Morquio syndrome is diagnosed through a combination of clinical evaluation, laboratory tests, and genetic analysis.
Diagnostic Methods for Morquio Syndrome
The diagnostic process typically involves the following steps:
1. Clinical Examination
- Physical Assessment: Doctors will perform a thorough physical exam to look for characteristic signs and symptoms of Morquio syndrome, such as skeletal abnormalities (e.g., short stature, spinal deformities, knock knees), corneal clouding, and joint hypermobility.
2. Laboratory Tests
- Urine Tests: A urine test, specifically a urine keratan sulfate test, can help detect elevated levels of keratan sulfate, a type of glycosaminoglycan (GAG), which is often found in individuals with Morquio A syndrome. However, this test is not always reliable, particularly in young children, and can produce false negatives.
- Enzyme Assay (Blood Test): This blood test measures the activity of the GALNS enzyme (galactosamine-6-sulfatase). Significantly reduced or absent enzyme activity is indicative of Morquio A syndrome.
3. Genetic Testing
- Mutation Analysis: Genetic testing involves analyzing the GALNS gene for mutations. Identifying two disease-causing mutations confirms the diagnosis of Morquio A syndrome. This is considered the most accurate method of diagnosis.
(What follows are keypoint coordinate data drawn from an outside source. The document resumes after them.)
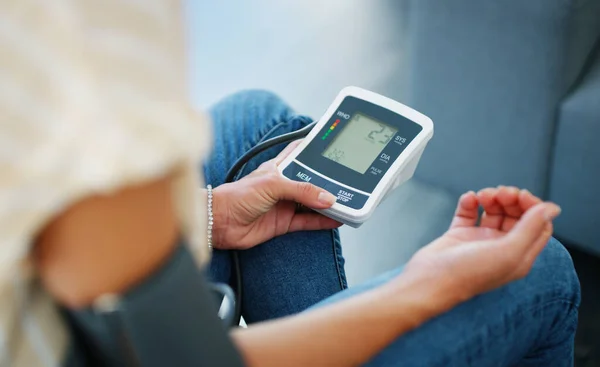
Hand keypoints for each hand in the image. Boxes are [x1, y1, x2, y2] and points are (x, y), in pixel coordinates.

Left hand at [212, 141, 340, 249]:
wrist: (220, 222)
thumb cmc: (237, 196)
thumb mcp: (272, 185)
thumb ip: (301, 190)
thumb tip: (327, 197)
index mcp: (279, 168)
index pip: (300, 153)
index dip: (315, 149)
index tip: (334, 146)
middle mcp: (284, 185)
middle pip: (312, 181)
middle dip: (328, 182)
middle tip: (349, 181)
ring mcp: (284, 204)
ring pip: (312, 203)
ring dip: (328, 203)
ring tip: (348, 202)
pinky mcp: (284, 223)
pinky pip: (308, 221)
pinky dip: (322, 222)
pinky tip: (336, 220)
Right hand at [399, 186, 560, 310]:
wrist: (428, 280)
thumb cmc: (468, 274)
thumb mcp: (508, 252)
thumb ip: (531, 228)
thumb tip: (552, 208)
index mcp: (519, 257)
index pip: (538, 226)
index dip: (533, 207)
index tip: (521, 196)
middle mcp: (501, 248)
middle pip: (516, 216)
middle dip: (511, 199)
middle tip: (501, 192)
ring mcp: (480, 241)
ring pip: (494, 211)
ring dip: (491, 198)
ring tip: (482, 195)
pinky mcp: (459, 235)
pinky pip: (469, 212)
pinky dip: (470, 202)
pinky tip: (469, 199)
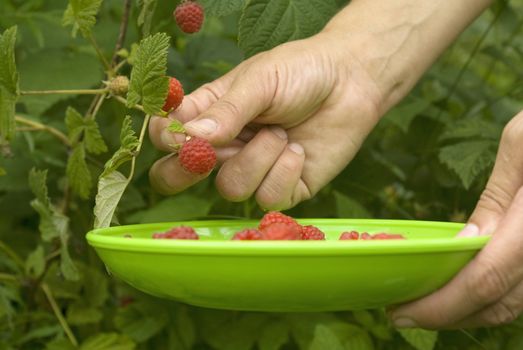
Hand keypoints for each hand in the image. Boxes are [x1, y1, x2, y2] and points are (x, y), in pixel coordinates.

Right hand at [148, 31, 382, 209]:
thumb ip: (226, 111)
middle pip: (179, 177)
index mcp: (208, 115)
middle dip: (186, 172)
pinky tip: (298, 150)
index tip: (179, 134)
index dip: (164, 139)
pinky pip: (267, 198)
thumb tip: (190, 138)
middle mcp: (225, 147)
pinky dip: (283, 173)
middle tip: (207, 156)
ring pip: (230, 188)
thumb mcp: (260, 81)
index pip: (165, 135)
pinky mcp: (283, 188)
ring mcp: (252, 170)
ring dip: (257, 159)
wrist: (352, 82)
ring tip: (282, 132)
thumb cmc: (301, 72)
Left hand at [390, 110, 522, 328]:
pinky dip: (491, 299)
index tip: (401, 313)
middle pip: (499, 305)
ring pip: (515, 306)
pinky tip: (461, 289)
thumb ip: (495, 197)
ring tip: (427, 305)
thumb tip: (468, 242)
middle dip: (446, 316)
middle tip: (404, 314)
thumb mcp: (522, 143)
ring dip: (467, 313)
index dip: (441, 306)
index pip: (484, 280)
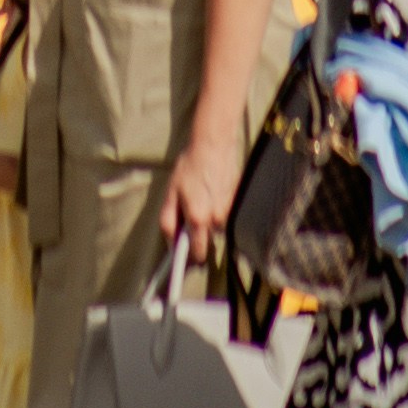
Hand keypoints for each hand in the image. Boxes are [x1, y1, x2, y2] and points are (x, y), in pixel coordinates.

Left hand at [159, 112, 241, 263]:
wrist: (214, 146)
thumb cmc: (189, 168)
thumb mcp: (171, 193)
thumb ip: (168, 221)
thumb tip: (171, 243)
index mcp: (199, 219)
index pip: (197, 254)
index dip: (191, 258)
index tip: (186, 261)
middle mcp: (217, 220)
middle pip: (207, 241)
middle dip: (198, 236)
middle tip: (190, 218)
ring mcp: (230, 212)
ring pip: (217, 228)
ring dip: (209, 222)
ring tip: (202, 199)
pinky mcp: (238, 204)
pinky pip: (226, 216)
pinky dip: (218, 210)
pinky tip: (212, 193)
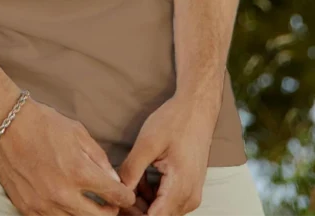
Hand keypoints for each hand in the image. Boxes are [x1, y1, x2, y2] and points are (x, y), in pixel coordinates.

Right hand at [0, 97, 137, 214]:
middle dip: (110, 211)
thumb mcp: (77, 132)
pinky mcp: (26, 208)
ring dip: (86, 214)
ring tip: (89, 204)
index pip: (114, 195)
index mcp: (78, 171)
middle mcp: (62, 193)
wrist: (4, 123)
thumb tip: (113, 180)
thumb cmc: (41, 122)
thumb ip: (99, 158)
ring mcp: (43, 204)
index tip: (126, 195)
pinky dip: (63, 215)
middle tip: (111, 203)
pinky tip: (66, 204)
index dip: (125, 196)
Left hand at [115, 91, 219, 214]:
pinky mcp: (189, 189)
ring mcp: (191, 195)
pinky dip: (152, 195)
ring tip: (130, 178)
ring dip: (143, 201)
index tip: (117, 202)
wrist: (197, 109)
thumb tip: (118, 191)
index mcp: (180, 188)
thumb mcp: (148, 143)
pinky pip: (167, 202)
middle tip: (118, 189)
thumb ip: (132, 170)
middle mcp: (189, 198)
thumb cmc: (175, 121)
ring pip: (161, 211)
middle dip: (135, 208)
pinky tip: (141, 177)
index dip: (133, 213)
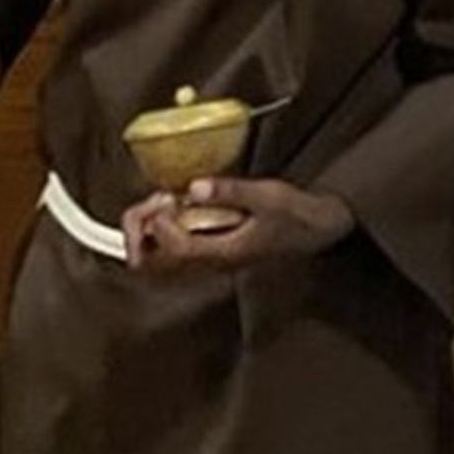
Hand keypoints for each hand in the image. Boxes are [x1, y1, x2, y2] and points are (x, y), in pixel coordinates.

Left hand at [120, 178, 356, 275]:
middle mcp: (209, 263)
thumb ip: (231, 191)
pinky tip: (174, 207)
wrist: (314, 231)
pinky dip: (160, 231)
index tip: (168, 198)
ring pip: (155, 261)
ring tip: (162, 203)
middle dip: (139, 234)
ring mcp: (206, 261)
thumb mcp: (267, 196)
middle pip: (152, 266)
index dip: (161, 225)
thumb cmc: (294, 216)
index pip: (176, 250)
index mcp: (223, 253)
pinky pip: (168, 251)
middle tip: (153, 203)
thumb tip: (194, 186)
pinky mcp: (208, 252)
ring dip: (147, 232)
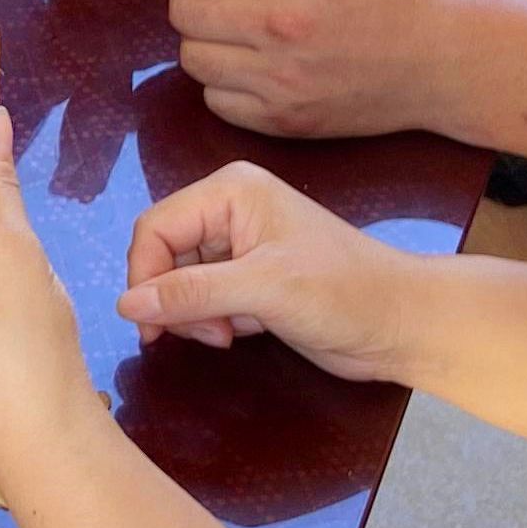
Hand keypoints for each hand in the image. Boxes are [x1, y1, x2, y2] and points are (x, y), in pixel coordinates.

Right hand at [116, 159, 419, 383]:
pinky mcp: (251, 279)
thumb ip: (192, 294)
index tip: (150, 326)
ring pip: (181, 280)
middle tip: (203, 335)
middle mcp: (230, 211)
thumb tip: (125, 305)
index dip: (144, 275)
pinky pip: (204, 298)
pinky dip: (213, 321)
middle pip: (164, 253)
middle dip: (174, 299)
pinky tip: (243, 332)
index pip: (156, 227)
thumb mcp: (263, 290)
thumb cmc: (342, 293)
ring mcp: (241, 246)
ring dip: (194, 315)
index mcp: (231, 192)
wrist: (401, 324)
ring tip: (227, 335)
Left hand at [158, 0, 466, 140]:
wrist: (440, 55)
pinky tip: (261, 67)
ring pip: (190, 57)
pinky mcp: (284, 121)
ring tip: (247, 32)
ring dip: (208, 42)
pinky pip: (215, 99)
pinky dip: (228, 83)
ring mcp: (280, 78)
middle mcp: (280, 22)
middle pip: (181, 10)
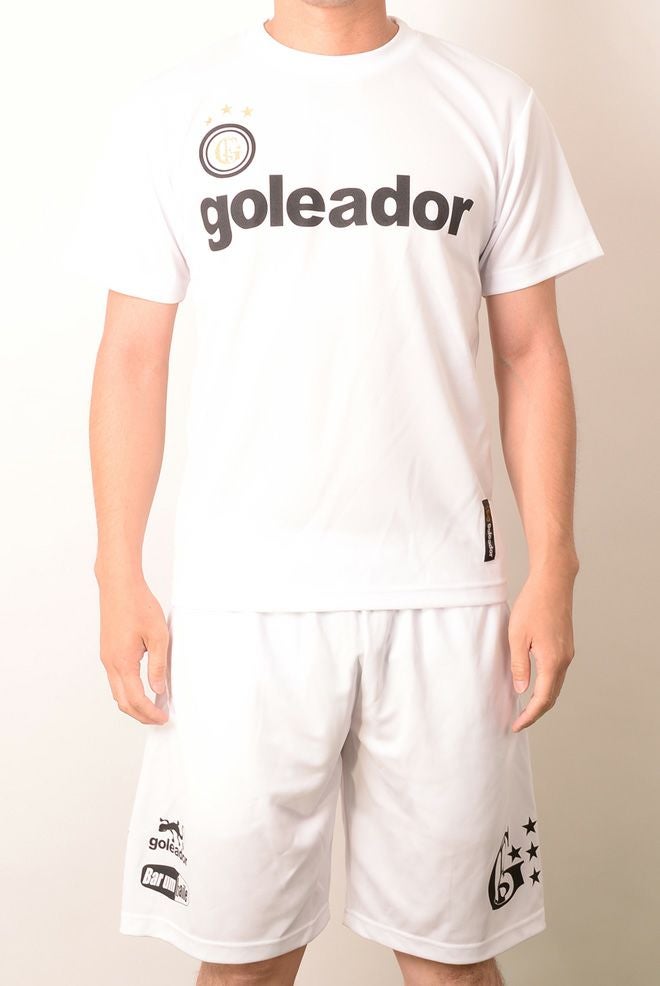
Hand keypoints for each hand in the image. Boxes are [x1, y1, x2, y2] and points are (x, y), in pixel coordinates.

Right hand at [96, 573, 169, 724]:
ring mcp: (107, 658)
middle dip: (141, 715)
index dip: (150, 713)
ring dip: (133, 704)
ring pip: (117, 692)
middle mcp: (110, 663)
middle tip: (159, 718)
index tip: (164, 717)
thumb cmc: (139, 605)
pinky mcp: (108, 651)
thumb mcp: (158, 636)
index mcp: (123, 662)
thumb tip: (159, 689)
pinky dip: (128, 690)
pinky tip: (142, 687)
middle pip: (122, 702)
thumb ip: (158, 665)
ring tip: (153, 706)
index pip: (136, 699)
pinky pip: (116, 679)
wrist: (119, 585)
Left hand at [508, 565, 576, 731]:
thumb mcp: (517, 636)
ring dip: (541, 699)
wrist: (553, 583)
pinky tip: (533, 685)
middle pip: (552, 696)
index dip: (530, 716)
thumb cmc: (533, 605)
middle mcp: (564, 660)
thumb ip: (519, 665)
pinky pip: (556, 673)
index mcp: (552, 661)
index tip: (516, 725)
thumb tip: (521, 690)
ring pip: (556, 685)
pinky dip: (546, 685)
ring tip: (523, 708)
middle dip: (536, 712)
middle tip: (518, 722)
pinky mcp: (565, 646)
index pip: (543, 699)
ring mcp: (567, 653)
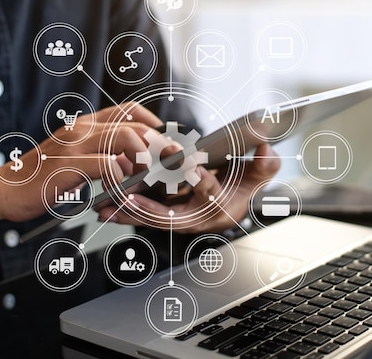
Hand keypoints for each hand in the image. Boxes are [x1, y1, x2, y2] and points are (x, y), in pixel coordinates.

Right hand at [0, 102, 161, 227]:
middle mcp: (81, 128)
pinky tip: (119, 188)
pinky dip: (121, 177)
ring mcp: (74, 144)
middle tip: (173, 161)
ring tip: (144, 177)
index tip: (166, 140)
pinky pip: (107, 164)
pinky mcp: (68, 164)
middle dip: (160, 143)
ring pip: (125, 138)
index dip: (153, 122)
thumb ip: (104, 157)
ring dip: (143, 159)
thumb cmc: (40, 178)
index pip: (129, 110)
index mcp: (85, 125)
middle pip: (134, 124)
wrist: (4, 189)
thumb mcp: (77, 161)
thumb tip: (134, 164)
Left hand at [96, 144, 280, 232]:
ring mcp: (178, 220)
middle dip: (149, 207)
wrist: (231, 200)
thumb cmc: (241, 186)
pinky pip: (142, 218)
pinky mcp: (163, 217)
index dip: (203, 182)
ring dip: (128, 212)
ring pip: (150, 219)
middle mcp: (198, 218)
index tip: (192, 168)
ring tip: (106, 207)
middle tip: (130, 197)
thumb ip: (265, 164)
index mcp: (221, 208)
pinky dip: (124, 213)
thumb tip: (267, 150)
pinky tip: (104, 209)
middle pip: (171, 216)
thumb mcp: (258, 174)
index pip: (212, 195)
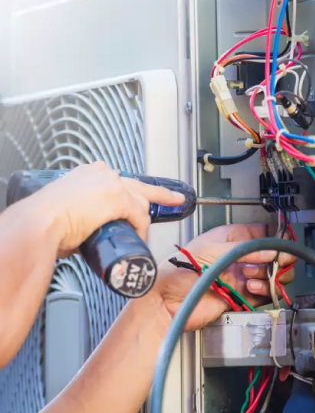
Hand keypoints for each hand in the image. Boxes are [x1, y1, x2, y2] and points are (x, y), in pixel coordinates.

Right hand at [30, 161, 185, 257]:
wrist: (40, 223)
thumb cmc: (45, 222)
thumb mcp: (67, 212)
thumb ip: (81, 217)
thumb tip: (86, 234)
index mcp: (88, 174)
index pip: (120, 181)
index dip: (133, 193)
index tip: (141, 197)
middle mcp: (101, 174)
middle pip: (139, 186)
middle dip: (160, 194)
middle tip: (176, 198)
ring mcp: (112, 184)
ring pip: (141, 202)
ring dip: (144, 222)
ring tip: (144, 236)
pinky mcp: (119, 198)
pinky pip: (139, 216)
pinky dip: (141, 229)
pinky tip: (138, 239)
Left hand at [155, 224, 295, 330]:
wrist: (167, 302)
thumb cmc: (180, 270)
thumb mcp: (213, 250)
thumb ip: (245, 250)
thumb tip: (271, 250)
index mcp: (232, 238)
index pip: (264, 232)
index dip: (277, 236)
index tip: (283, 242)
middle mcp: (239, 256)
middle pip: (273, 255)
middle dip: (276, 258)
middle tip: (275, 261)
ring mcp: (241, 276)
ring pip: (272, 275)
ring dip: (269, 275)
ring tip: (251, 277)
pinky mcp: (242, 296)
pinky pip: (264, 293)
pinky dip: (264, 291)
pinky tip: (251, 288)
Summary Table of Diagnostic Methods
| Diagnostic Method | Description |
|---|---|
| Clinical Examination | Physical assessment for characteristic signs and symptoms. |
| Urine Keratan Sulfate | Measures keratan sulfate levels; can be unreliable. |
| Enzyme Assay (Blood) | Measures GALNS enzyme activity; low activity suggests Morquio A syndrome. |
| Genetic Testing | Identifies mutations in the GALNS gene; confirms the diagnosis. |
It's important to note that diagnosing Morquio syndrome requires a comprehensive approach, often involving multiple diagnostic tests and consultation with specialists.